TASK ITEM: Reproduce the data below word for word, and leave the pictures out of your answer.

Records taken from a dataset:
*** Begin section ***

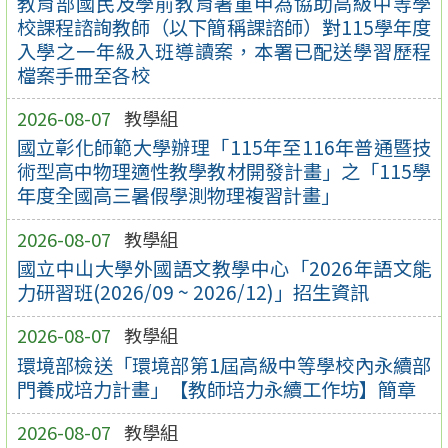
教育部國民及學前教育署重申為協助高級中等學
校課程諮詢教師（以下簡稱課諮師）對115學年度
入學之一年級入班導讀案，本署已配送學習歷程
檔案手冊至各校
2026-08-07
教學組
國立彰化師範大學辦理「115年至116年普通暨技
術型高中物理適性教學教材開發計畫」之「115學
年度全國高三暑假學測物理複習計畫」
2026-08-07
教學組
國立中山大學外國語文教學中心「2026年語文能
力研習班(2026/09 ~ 2026/12)」招生資訊
2026-08-07
教學組
環境部檢送「環境部第1屆高級中等學校內永續部
門養成培力計畫」【教師培力永續工作坊】簡章
2026-08-07
教學組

*** End section ***

WRITTEN REPLY:
教育部國民及學前教育署重申為協助高級中等學
校課程諮詢教師（以下簡稱課諮師）對115學年度
入學之一年級入班導讀案，本署已配送學習歷程
檔案手冊至各校
2026-08-07
教學組
國立彰化師範大學辦理「115年至116年普通暨技
術型高中物理適性教學教材開發計畫」之「115學
年度全國高三暑假學測物理複習計畫」
2026-08-07
教學組
國立中山大學外國語文教學中心「2026年語文能
力研習班(2026/09 ~ 2026/12)」招生資訊
2026-08-07
教學組
環境部檢送「環境部第1屆高級中等學校內永續部
門養成培力計畫」【教師培力永續工作坊】簡章
2026-08-07
教學組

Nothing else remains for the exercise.